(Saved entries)
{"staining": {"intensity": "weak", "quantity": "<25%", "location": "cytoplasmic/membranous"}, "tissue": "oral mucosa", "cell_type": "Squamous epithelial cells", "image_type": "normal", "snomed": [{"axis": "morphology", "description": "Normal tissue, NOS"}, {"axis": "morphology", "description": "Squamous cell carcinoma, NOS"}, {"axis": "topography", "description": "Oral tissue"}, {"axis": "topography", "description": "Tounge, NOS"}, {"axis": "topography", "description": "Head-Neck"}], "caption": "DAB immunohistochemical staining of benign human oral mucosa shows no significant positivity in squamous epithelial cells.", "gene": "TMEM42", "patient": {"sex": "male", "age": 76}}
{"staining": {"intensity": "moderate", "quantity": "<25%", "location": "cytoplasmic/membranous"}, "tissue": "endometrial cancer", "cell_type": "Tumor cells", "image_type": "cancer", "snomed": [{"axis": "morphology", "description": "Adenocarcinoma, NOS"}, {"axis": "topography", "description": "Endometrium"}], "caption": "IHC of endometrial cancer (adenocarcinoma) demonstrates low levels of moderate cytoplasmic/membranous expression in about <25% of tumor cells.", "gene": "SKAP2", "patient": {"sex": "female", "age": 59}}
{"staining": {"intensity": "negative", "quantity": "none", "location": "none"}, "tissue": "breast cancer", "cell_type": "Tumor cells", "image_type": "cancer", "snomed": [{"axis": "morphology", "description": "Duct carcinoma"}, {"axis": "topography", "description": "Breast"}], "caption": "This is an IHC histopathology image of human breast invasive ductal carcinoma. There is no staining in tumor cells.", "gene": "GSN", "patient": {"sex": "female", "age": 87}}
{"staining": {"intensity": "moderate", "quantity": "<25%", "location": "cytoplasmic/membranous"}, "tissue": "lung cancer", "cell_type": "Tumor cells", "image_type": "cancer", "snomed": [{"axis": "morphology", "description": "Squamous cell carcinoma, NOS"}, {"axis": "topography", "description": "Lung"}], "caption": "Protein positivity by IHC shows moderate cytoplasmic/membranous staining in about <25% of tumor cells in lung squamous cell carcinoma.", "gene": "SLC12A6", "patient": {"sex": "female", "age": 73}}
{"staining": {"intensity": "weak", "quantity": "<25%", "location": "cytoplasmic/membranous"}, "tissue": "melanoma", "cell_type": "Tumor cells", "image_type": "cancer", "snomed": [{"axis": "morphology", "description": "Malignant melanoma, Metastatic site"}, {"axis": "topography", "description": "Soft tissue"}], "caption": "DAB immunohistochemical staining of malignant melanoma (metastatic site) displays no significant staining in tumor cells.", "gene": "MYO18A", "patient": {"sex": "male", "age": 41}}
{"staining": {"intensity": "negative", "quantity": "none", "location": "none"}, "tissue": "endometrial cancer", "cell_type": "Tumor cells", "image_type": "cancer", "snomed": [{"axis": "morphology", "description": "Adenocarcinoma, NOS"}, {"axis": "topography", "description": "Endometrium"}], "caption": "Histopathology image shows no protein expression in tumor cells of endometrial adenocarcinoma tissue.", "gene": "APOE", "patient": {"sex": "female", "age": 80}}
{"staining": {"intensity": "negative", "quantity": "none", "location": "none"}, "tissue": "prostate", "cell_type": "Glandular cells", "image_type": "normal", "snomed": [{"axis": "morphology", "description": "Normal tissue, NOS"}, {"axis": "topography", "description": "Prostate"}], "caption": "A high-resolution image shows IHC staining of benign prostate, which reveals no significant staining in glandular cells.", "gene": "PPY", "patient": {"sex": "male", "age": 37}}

* [WHAT YOU HAVE TO DO]: Please transcribe the data shown above in full, exactly as it stands.

* [SOLUTION FOR THIS TASK]:
{"staining": {"intensity": "weak", "quantity": "<25%", "location": "cytoplasmic/membranous"}, "tissue": "oral mucosa", "cell_type": "Squamous epithelial cells", "image_type": "normal", "snomed": [{"axis": "morphology", "description": "Normal tissue, NOS"}, {"axis": "morphology", "description": "Squamous cell carcinoma, NOS"}, {"axis": "topography", "description": "Oral tissue"}, {"axis": "topography", "description": "Tounge, NOS"}, {"axis": "topography", "description": "Head-Neck"}], "caption": "DAB immunohistochemical staining of benign human oral mucosa shows no significant positivity in squamous epithelial cells.", "gene": "TMEM42", "patient": {"sex": "male", "age": 76}}
{"staining": {"intensity": "moderate", "quantity": "<25%", "location": "cytoplasmic/membranous"}, "tissue": "endometrial cancer", "cell_type": "Tumor cells", "image_type": "cancer", "snomed": [{"axis": "morphology", "description": "Adenocarcinoma, NOS"}, {"axis": "topography", "description": "Endometrium"}], "caption": "IHC of endometrial cancer (adenocarcinoma) demonstrates low levels of moderate cytoplasmic/membranous expression in about <25% of tumor cells.", "gene": "SKAP2", "patient": {"sex": "female", "age": 59}}
{"staining": {"intensity": "negative", "quantity": "none", "location": "none"}, "tissue": "breast cancer", "cell_type": "Tumor cells", "image_type": "cancer", "snomed": [{"axis": "morphology", "description": "Duct carcinoma"}, {"axis": "topography", "description": "Breast"}], "caption": "This is an IHC histopathology image of human breast invasive ductal carcinoma. There is no staining in tumor cells.", "gene": "GSN", "patient": {"sex": "female", "age": 87}}
{"staining": {"intensity": "moderate", "quantity": "<25%", "location": "cytoplasmic/membranous"}, "tissue": "lung cancer", "cell_type": "Tumor cells", "image_type": "cancer", "snomed": [{"axis": "morphology", "description": "Squamous cell carcinoma, NOS"}, {"axis": "topography", "description": "Lung"}], "caption": "Protein positivity by IHC shows moderate cytoplasmic/membranous staining in about <25% of tumor cells in lung squamous cell carcinoma.", "gene": "SLC12A6", "patient": {"sex": "female", "age": 73}}
{"staining": {"intensity": "weak", "quantity": "<25%", "location": "cytoplasmic/membranous"}, "tissue": "melanoma", "cell_type": "Tumor cells", "image_type": "cancer", "snomed": [{"axis": "morphology", "description": "Malignant melanoma, Metastatic site"}, {"axis": "topography", "description": "Soft tissue"}], "caption": "DAB immunohistochemical staining of malignant melanoma (metastatic site) displays no significant staining in tumor cells.", "gene": "MYO18A", "patient": {"sex": "male", "age": 41}}
{"staining": {"intensity": "negative", "quantity": "none", "location": "none"}, "tissue": "endometrial cancer", "cell_type": "Tumor cells", "image_type": "cancer", "snomed": [{"axis": "morphology", "description": "Adenocarcinoma, NOS"}, {"axis": "topography", "description": "Endometrium"}], "caption": "Histopathology image shows no protein expression in tumor cells of endometrial adenocarcinoma tissue.", "gene": "APOE", "patient": {"sex": "female", "age": 80}}
{"staining": {"intensity": "negative", "quantity": "none", "location": "none"}, "tissue": "prostate", "cell_type": "Glandular cells", "image_type": "normal", "snomed": [{"axis": "morphology", "description": "Normal tissue, NOS"}, {"axis": "topography", "description": "Prostate"}], "caption": "A high-resolution image shows IHC staining of benign prostate, which reveals no significant staining in glandular cells.", "gene": "PPY", "patient": {"sex": "male", "age": 37}}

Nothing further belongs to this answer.